ABSTRACT

Design researchers are increasingly promoting the development and utilization of empathy within design. However, there is a limited body of knowledge on how empathy operates in the world of design, particularly within professional contexts. In this study, we sought to understand how empathy manifests within an industrial design context by observing how a team of professional designers delivered and reflected on two co-creation workshops. We used discourse analysis as our guiding methodology, which directed our attention to micro-level discourses, or the specific words and phrases that designers used, along with macro-level Discourses, or the broader social, political, and environmental forces that deterred or encouraged designers to empathize with users.

We developed five themes from this analysis. First, the designers created and refined figured worlds, or user-assumptions, as a means to generalize from users to broader user groups and vice versa.

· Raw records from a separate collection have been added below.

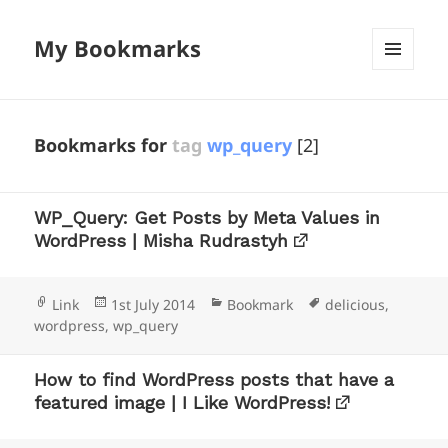
My Bookmarks
MENU
AND
WIDGETS
Bookmarks for
tag
wp_query
[2]
WP_Query: Get Posts by Meta Values in
WordPress | Misha Rudrastyh
Format
Posted
Categories
Tags
Link
1st July 2014
Bookmark
delicious
,
on
wordpress
,
wp_query
How to find WordPress posts that have a
featured image | I Like WordPress!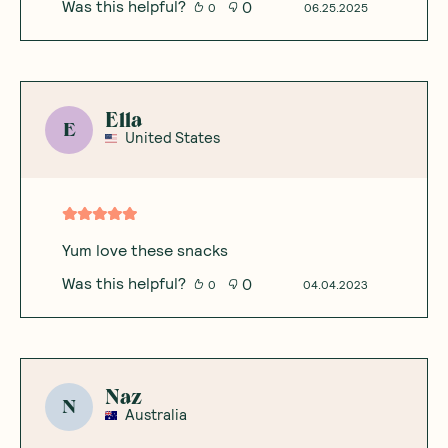
Was this helpful?
0
0
06.25.2025
Ella
E
United States
Yum love these snacks
Was this helpful?
0
0
04.04.2023
Naz
N
Australia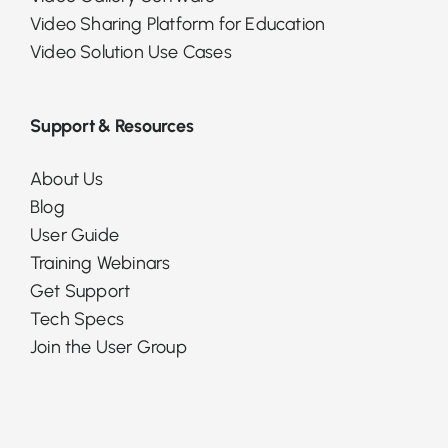
Video Sharing Platform for Education
Video Solution Use Cases
Support & Resources
About Us
Blog
User Guide
Training Webinars
Get Support
Tech Specs
Join the User Group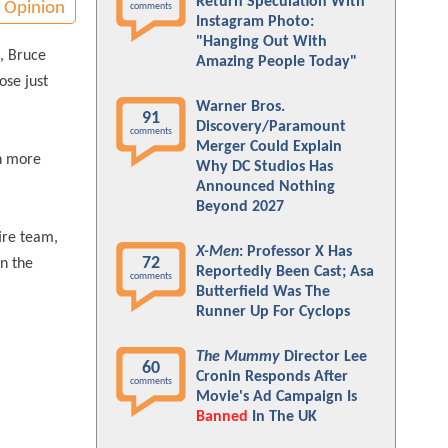
Return Speculation With
Opinion
comments
Instagram Photo:
"Hanging Out With
, Bruce
Amazing People Today"
ose just
Warner Bros.
91
Discovery/Paramount
comments
Merger Could Explain
en more
Why DC Studios Has
Announced Nothing
Beyond 2027
ire team,
X-Men
: Professor X Has
72
on the
Reportedly Been Cast; Asa
comments
Butterfield Was The
Runner Up For Cyclops
The Mummy
Director Lee
60
Cronin Responds After
comments
Movie's Ad Campaign Is
Banned
In The UK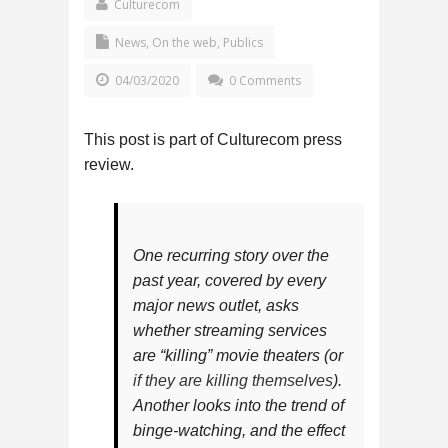
Culturecom
News
,
On the web
,
Publics
04/03/2020
0 Comments
This post is part of Culturecom press
review.
One recurring story over the
past year, covered by every
major news outlet, asks
whether streaming services
are “killing” movie theaters (or
if they are killing themselves
).
Another looks into the trend of
binge-watching, and the effect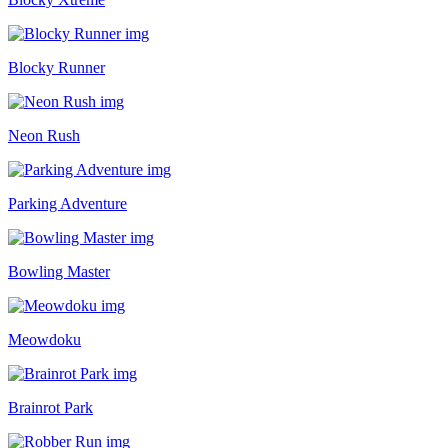
Blocky Runner
Neon Rush
Parking Adventure
Bowling Master
Meowdoku
Brainrot Park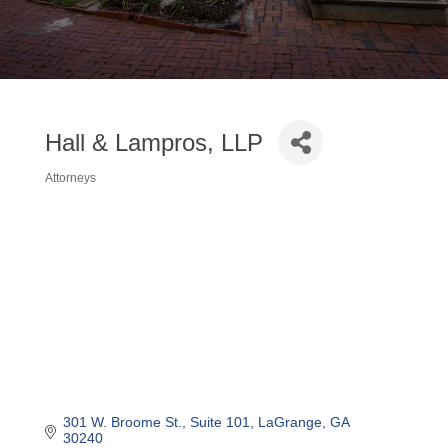
Hall & Lampros, LLP
Attorneys
Categories
301 W. Broome St.
Suite 101
LaGrange
GA
30240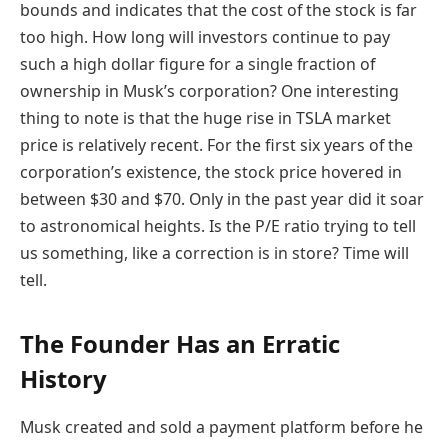
bounds and indicates that the cost of the stock is far
too high. How long will investors continue to pay
such a high dollar figure for a single fraction of
ownership in Musk’s corporation? One interesting
thing to note is that the huge rise in TSLA market
price is relatively recent. For the first six years of the
corporation’s existence, the stock price hovered in
between $30 and $70. Only in the past year did it soar
to astronomical heights. Is the P/E ratio trying to tell
us something, like a correction is in store? Time will
tell.
The Founder Has an Erratic
History
Musk created and sold a payment platform before he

Second, the designers utilized a series of empathic techniques to attempt to develop an empathically accurate understanding of the users. Third, designers developed personas from individual users to create idealized versions of their target user demographic. Fourth, through a telephone game of sorts, where the designers communicated their user-centric understanding to higher-ups in the company who in turn communicated with higher ups, the likelihood of holistic user understanding was potentially diminished. Lastly, the designers, constrained by corporate demands, faced the tension of “conquesting” clientele versus establishing meaningful concern for users. We describe these results and their implications for future design research and practice.